Но не слишком ли много развелось у нас праздников? Всевозможных банкетов, опустошающих профсоюзные и прочие кассы? Приемов? Встреч зарубежных и отечественных делегаций, сопровождаемых обильными возлияниями? И почему традиции праздновать обязательно с вином не только не исчезают, но даже совершенствуются? Любое общество обязано уберечься от такой страшной беды, как рост рождаемости умственно и физически неполноценных детей. И в этой связи нельзя говорить только о мужском алкоголизме. Пьющая женщина вызывает не меньшее, а большее омерзение. Хотя бы и потому, что никто кроме нее не может исполнить самое прекрасное и, может быть, самое священное назначение — назначение материнства. У многих наших женщин в результате дурно понятой эмансипации не то чтобы исчезла, но как-то притупилась материнская ответственность: они начали соревноваться с мужчинами не только на общественном и производственном поприще… В борьбе с таким страшным злом нельзя ограничиваться частными мерами, нельзя забывать о его социальных глубинных корнях. Определить, найти эти корни, а потом выкорчевать их — безотлагательная задача общества. И думать, действовать тут надо всем: и социологам, и экономистам, и людям искусства. Причем всем заодно. Обычно люди начинают пить просто от скуки. Отсутствие захватывающей жизненной цели, сильного жизненного увлечения, духовный вакуум постоянно и многих толкают к наркотику, то есть к рюмке. Легкое увлечение выпивкой понемногу переходит в зловещую привычку, а у безвольных и плохо информированных людей эта привычка не замедлит перейти в физическую зависимость от наркотика. Опасность маскируется, приобретает свойства мимикрии. Необходима обычная правдивая информация об алкоголе как о наркотике.

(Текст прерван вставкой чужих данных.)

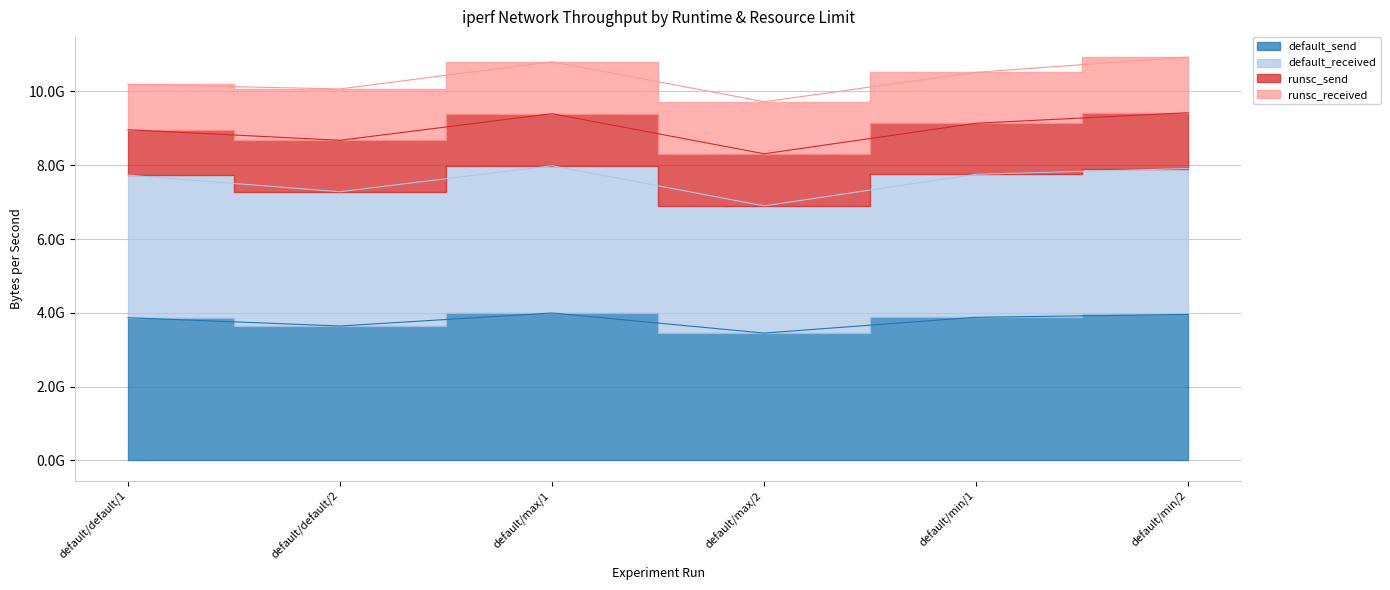

True or false: default_received and default_send cross at least once.

False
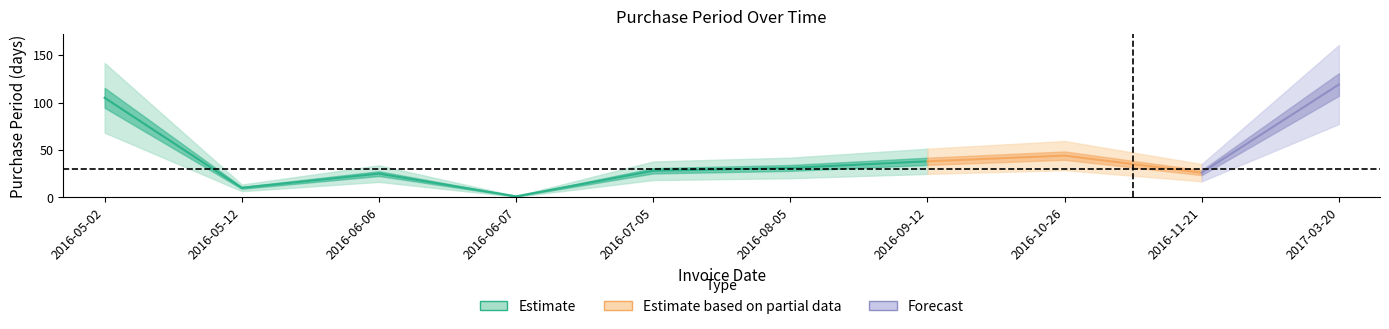

What is the smallest value displayed?

1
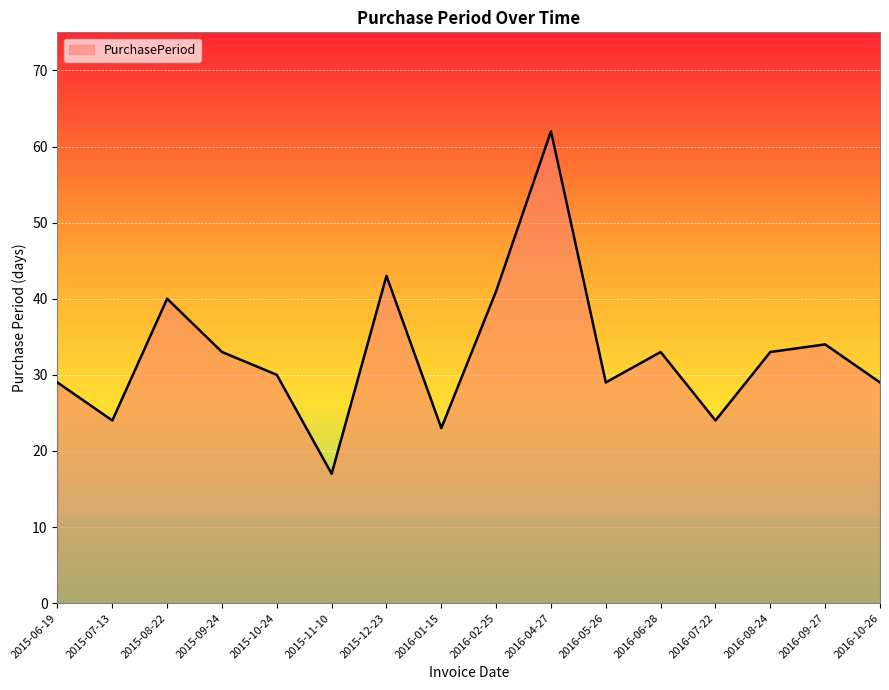

Which category has the highest value across all series?

2016-04-27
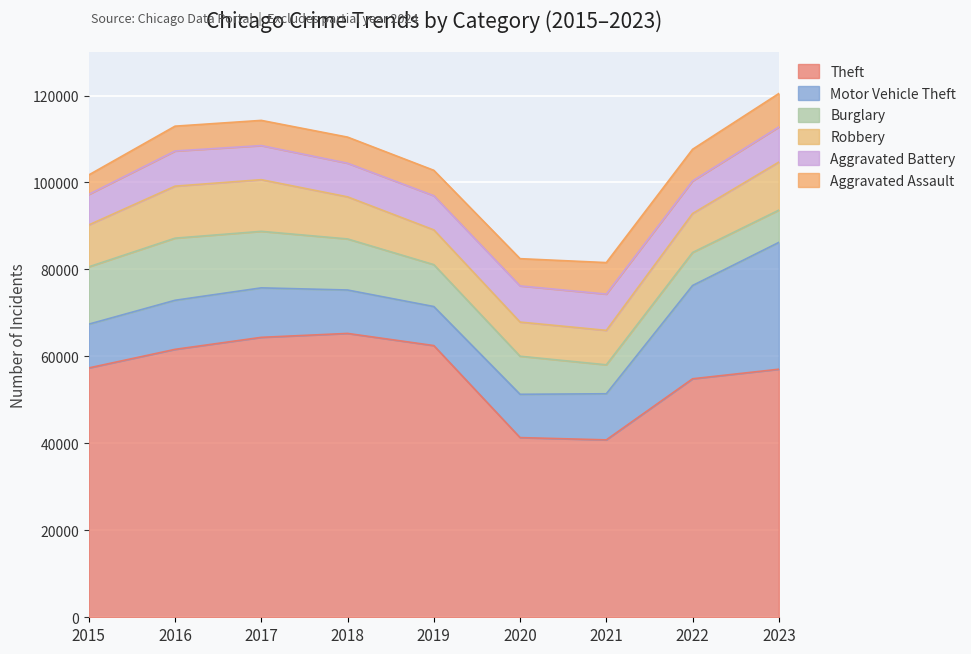

What is the sum of all Aggravated Assault values?

56308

И в этом смысле значение нашей интеллигенции вообще неизмеримо, будь то писатели, экономисты, социологи или врачи. Но кто из врачей, выполняя хотя бы личный, профессиональный долг, спит неспокойно, зная, что увеличивается рождаемость ненормальных детей? Кто из них в отчаянии стучался в кабинет министра здравоохранения? Назовите хотя бы одного писателя, который бы шагнул на огонь из-за этого? Понятие «народ» никто пока не упразднял, чеховские слова о том, что писатель-то ведь тоже народ, звучат в этом случае демагогично. Нет, эта фраза Антона Павловича сказана совсем по другому поводу, и она не снимает с интеллигентов великого долга перед народом. И вся соль в степени гражданственности интеллигента, в пределе понимания этого долга, занижаемого нами на каждом шагу. Либеральное фамильярничание интеллигента с трагической стороной народной жизни, эдакое всепрощающее любование пьянством выглядят просто смешно. Смешно и отвратительно. Не менее отвратительно и язвительное хихиканье некоторых с позволения сказать интеллигентов, для которых любое общественное зло просто необходимо для их мещанского самоутверждения по обывательскому способу контраста.